Идентификационный номер препарата Пик мономера T0 T2 недели при 37^oC T1 неделя при 50^oC T-mab_контроль 99,6 95,9 96,8 T-mab_1 99,6 98,8 97,1 T-mab_2 99,6 97,8 95,9 T-mab_3 99,6 96,6 95,6 T-mab_4 99,6 96,9 96,5 T-mab_5 99,6 96,5 96,6

Группа изобретений относится к области медицины, а именно к стабильному водному фармацевтическому препарату адалимумаба, включающему комбинацию двух буферов, фосфатного и глутаматного буферов, имеющему значение рН 5,2, при этом препарат ингибирует снижение содержания мономера и содержания пика определяемого компонента адалимумаба, и также относится к стабильному водному препарату адалимумаба, включающему комбинацию двух буферов, фосфатного и глутаматного буферов, аминокислоту и полисорбат, где препарат ингибирует снижение содержания мономера и содержания пика определяемого компонента в композиции адалимумаба, где концентрация адалимумаба составляет 100 мг/мл и pH препарата составляет 5,2, и относится к стабильному водному фармацевтическому препарату адалимумаба, содержащему комбинацию двух буферов, фосфатного и глутаматного буферов, имеющему значение pH 5.2, причем препарат ингибирует снижение содержания мономера в композиции адалимумаба и проявляет стабильность после нескольких циклов замораживания-оттаивания. Группа изобретений обеспечивает получение препарата адалимумаба, который характеризуется физической стабильностью и/или химической стабильностью, а именно демонстрирует стабильность даже в условиях ускоренного старения, таких как 25 °С в течение 3 месяцев, или 37 °С в течение 4 недель, или 40° С в течение 4 недель, или при 50 °С в течение 2 недель, и кроме того препарат адалимумаба в высокой концентрации выдерживает стрессовые условия, вызванные многократным замораживанием и оттаиванием, о чем свидетельствует содержание мономеров (по меньшей мере 98%) адалимумаба. 28 табл., 4 пр., 5 ил.

1. Стабильный водный фармацевтический препарат адалимумаба, включающий комбинацию двух буферов, фосфатного и глутаматного буферов, имеющий значение рН 5,2, при этом препарат ингибирует снижение содержания мономера и содержания пика определяемого компонента адалимумаба.

2. Препарат по п. 1, который дополнительно включает сахар или многоатомный спир, полисорбат 80 и аминокислоту.

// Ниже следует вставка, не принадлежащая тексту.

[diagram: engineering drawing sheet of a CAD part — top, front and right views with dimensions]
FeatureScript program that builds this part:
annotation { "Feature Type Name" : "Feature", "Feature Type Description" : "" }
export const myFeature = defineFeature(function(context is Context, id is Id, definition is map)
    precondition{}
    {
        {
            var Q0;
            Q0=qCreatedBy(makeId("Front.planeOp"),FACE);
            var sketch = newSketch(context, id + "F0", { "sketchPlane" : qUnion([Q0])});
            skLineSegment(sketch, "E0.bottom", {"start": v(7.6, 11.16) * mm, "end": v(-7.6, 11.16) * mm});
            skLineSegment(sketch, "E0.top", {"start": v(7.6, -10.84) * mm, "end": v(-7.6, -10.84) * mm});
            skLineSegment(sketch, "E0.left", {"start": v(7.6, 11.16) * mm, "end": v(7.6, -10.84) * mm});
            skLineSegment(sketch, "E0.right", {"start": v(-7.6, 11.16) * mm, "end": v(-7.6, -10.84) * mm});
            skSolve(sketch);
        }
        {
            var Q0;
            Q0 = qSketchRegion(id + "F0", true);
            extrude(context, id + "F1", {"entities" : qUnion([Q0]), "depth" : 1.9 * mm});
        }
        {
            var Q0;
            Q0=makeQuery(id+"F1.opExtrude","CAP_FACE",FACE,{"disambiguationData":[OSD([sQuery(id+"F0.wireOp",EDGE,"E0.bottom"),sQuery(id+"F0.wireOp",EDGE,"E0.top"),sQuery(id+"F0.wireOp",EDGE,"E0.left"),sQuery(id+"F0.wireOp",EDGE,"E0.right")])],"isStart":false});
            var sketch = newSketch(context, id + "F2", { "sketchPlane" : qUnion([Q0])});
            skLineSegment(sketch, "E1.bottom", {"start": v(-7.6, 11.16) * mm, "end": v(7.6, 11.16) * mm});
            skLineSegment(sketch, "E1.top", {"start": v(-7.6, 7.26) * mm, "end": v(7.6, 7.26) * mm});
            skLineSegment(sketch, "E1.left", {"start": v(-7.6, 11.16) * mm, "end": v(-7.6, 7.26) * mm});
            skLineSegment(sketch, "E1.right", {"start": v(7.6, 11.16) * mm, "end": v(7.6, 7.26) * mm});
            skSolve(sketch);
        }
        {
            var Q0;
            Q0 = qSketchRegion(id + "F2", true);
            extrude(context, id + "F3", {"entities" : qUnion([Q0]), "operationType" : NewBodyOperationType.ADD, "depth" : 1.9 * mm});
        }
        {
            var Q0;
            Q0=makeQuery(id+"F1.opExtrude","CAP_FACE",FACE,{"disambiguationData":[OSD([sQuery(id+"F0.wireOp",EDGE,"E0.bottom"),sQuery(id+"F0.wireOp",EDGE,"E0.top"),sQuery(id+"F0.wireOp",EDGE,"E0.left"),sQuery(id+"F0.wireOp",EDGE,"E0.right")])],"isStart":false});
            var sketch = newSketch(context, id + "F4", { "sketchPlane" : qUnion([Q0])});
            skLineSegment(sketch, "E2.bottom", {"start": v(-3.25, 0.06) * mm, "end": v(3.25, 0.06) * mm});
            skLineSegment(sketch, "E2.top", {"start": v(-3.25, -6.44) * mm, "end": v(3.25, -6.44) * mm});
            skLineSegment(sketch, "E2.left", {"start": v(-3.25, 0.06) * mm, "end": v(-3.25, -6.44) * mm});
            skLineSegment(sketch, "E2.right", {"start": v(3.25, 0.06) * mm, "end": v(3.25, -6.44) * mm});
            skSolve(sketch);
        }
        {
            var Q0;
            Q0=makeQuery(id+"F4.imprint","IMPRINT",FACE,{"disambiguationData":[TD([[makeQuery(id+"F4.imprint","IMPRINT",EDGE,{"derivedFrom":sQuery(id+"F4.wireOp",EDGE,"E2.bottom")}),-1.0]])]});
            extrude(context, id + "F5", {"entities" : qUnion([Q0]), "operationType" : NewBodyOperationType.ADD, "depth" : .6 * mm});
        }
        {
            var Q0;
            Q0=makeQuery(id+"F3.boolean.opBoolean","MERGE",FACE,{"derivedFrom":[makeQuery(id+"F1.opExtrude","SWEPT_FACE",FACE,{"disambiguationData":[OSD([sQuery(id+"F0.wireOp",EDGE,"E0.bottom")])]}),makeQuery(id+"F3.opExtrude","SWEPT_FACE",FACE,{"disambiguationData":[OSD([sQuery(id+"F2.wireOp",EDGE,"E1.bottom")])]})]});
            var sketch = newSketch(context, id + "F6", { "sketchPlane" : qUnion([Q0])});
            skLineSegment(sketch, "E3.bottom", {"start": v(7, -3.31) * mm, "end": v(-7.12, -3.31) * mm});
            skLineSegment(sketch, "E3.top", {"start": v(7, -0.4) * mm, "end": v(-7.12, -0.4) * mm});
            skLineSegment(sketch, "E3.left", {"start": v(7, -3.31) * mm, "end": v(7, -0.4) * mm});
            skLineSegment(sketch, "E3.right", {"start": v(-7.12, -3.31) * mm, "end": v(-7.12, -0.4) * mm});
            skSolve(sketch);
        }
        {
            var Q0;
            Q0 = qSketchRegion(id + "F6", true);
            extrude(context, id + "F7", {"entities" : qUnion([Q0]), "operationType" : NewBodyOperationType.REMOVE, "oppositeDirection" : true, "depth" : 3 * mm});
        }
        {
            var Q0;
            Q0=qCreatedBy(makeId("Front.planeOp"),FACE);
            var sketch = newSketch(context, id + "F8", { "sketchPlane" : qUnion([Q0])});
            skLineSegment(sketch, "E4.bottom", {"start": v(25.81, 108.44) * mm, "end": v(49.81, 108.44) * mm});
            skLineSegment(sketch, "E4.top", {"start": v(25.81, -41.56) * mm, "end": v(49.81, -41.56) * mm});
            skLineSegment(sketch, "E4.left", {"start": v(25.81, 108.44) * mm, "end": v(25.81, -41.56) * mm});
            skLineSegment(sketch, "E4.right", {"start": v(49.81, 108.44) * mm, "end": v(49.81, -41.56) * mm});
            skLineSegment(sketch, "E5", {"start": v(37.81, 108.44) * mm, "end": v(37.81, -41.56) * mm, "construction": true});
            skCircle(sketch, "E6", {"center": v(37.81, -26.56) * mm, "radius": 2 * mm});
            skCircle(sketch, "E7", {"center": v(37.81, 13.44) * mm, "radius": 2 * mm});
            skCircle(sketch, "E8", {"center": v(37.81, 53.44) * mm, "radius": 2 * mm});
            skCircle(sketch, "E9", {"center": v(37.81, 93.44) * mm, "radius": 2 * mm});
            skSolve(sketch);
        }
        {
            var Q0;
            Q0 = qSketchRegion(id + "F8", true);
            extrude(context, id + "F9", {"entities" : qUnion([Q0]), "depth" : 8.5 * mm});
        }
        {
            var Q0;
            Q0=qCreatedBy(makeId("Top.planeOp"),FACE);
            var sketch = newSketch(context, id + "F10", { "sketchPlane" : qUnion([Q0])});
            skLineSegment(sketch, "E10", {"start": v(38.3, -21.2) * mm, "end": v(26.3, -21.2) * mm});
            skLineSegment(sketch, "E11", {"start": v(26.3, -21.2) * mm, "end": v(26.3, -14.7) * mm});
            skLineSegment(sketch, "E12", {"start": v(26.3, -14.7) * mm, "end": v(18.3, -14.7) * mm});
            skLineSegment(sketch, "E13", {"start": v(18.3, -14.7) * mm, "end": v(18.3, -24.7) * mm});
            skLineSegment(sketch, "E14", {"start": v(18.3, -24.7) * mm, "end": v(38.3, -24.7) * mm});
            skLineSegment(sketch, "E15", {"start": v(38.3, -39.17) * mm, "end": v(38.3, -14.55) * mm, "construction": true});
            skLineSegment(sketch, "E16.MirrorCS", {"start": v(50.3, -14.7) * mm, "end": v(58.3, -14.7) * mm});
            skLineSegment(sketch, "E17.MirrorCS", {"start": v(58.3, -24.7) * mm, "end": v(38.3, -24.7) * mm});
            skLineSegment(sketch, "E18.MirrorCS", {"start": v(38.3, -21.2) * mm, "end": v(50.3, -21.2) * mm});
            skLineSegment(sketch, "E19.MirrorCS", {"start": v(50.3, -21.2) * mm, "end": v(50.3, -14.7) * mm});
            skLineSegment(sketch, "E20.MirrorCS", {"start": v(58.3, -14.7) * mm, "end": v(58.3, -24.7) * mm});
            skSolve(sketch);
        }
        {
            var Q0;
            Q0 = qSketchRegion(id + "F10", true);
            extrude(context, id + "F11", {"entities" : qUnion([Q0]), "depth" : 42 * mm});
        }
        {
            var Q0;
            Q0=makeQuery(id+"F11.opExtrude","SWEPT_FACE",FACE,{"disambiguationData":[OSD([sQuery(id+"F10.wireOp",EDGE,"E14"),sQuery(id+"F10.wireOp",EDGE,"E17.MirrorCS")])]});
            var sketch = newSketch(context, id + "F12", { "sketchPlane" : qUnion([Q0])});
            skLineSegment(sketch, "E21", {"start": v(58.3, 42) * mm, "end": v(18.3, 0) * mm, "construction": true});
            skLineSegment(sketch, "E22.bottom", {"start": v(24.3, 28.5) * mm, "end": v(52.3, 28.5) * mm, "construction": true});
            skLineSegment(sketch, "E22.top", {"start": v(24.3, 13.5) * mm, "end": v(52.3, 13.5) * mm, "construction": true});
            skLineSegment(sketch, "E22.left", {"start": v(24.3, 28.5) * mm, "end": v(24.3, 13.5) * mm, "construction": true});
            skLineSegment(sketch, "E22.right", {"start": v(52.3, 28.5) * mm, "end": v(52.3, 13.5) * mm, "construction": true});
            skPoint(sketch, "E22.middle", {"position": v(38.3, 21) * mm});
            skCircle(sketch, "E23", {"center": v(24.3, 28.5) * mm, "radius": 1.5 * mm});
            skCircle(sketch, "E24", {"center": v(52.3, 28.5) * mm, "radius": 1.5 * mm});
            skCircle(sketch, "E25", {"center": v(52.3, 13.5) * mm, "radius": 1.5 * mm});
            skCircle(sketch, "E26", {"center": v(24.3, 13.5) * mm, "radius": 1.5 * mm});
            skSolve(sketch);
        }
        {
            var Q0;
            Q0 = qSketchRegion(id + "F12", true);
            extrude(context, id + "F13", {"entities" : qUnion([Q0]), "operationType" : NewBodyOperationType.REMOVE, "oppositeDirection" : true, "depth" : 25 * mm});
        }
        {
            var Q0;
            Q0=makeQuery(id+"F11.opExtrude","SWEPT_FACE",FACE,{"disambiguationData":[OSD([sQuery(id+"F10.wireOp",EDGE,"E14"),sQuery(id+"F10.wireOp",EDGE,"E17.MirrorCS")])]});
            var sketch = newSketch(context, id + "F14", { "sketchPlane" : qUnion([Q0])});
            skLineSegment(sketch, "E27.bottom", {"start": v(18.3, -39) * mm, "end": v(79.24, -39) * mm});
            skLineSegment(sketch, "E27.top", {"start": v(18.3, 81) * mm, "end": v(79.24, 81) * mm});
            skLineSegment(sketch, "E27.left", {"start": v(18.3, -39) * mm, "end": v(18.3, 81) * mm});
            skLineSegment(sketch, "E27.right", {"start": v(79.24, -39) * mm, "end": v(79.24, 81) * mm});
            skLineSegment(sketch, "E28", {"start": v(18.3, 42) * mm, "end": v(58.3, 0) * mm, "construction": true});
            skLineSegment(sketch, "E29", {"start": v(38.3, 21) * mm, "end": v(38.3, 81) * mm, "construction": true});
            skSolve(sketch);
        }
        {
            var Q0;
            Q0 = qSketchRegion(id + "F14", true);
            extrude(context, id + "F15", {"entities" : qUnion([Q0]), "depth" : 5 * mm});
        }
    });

3. Препарат по п. 1, в котором концентрация адалимумаба составляет по меньшей мере 50 мг/мл.

4. Препарат по п. 1, где препарат адалимумаба является стабильным при таких следующих условиях ускоренного старения, как 25°C в течение 3 месяцев, или 37°C в течение 4 недель, или 40°C в течение 4 недель, или 50°C в течение 2 недели.

5. Стабильный водный фармацевтический препарат адалимумаба, включающий комбинацию двух буферов, фосфатного и глутаматного буферов, аминокислоту и полисорбат, где препарат ингибирует снижение содержания мономера и содержания пика определяемого компонента композиции адалимумаба, где концентрация адалимумаба составляет 100 мг/мл и рН препарата составляет 5.2.

6. Препарат по п. 1 или 5, отличающийся тем, что процентное содержание мономера адалимумаба в препарате составляет не менее 90%.

7. Препарат по п. 1 или 5, отличающийся тем, что снижение содержания мономера в композиции адалимумаба составляет менее 7,5%.

8. Стабильный водный фармацевтический препарат адалимумаба, содержащий комбинацию двух буферов, фосфатного и глутаматного буферов, имеющий значение рН 5,2, причем препарат ингибирует снижение содержания мономера в композиции адалимумаба и проявляет стабильность после нескольких циклов замораживания-оттаивания.

9. Препарат по п. 8, отличающийся тем, что стабилен после 5 циклов замораживания-оттаивания.

10. Препарат по п. 8, отличающийся тем, что ингибирует снижение содержания мономера и поддерживает содержание мономера до уровня более 98%.